There was about a 2 month pause of not hearing anything new from my employer nor the OFII or consulate. Then out of the blue I received an email from the french consulate saying my visa was approved by the OFII and that I should come apply for the visa at the consulate. It’s ridiculous and expensive to go to the consulate for your state in person, but it’s also necessary as they insist on it. So we flew to California, handed in our paperwork, and 7 days later we received our visas in the mail. The only reason I can see that they have you show up in person is because they take your fingerprints. Obviously this could have been done locally and mailed in…

Now that we have our visas (the first part of them), we have to go to the prefecture after we arrive in France. They will also give us a medical exam apparently. I imagine this is to make sure we aren’t going to France just to take advantage of their health care system, but it’s just speculation.

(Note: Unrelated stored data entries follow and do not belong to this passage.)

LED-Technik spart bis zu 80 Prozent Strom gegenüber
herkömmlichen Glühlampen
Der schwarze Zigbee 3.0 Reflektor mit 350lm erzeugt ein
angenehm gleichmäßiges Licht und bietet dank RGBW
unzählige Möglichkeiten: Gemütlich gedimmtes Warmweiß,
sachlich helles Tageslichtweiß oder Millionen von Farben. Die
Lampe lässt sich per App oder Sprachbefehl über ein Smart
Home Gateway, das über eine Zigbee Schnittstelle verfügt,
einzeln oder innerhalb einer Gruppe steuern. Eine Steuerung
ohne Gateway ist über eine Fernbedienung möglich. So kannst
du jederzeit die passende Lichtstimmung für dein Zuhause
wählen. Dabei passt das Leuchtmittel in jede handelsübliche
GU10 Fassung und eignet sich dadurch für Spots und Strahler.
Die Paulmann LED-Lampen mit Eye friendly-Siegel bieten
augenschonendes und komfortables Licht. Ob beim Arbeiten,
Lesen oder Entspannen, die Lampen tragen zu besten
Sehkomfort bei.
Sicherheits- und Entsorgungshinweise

My family’s visas were easier to get because mine was already approved. We did NOT use the “regroupement familial.” Although it might seem to make sense to use that to get my family a visa, one of the requirements is that someone has already lived in France for a minimum of one year. Nevertheless, getting the rest of my family a long stay visa was easier due to my visa having already been approved. We filled out the “retirement” type of long stay visa on the form, but they didn’t ask us for much of the paperwork (like proof of income) because they already had it.

We’ll be very busy over the next month or so. I’ve added most things to the to-do list page to track what was necessary. We’ll have about 5 days in France before I’ve agreed to start working. This probably won’t be enough with the time change and the two young kids, but I’m not too worried. Being in France will be AWESOME! I’m very excited about finding a new place and visiting my friends.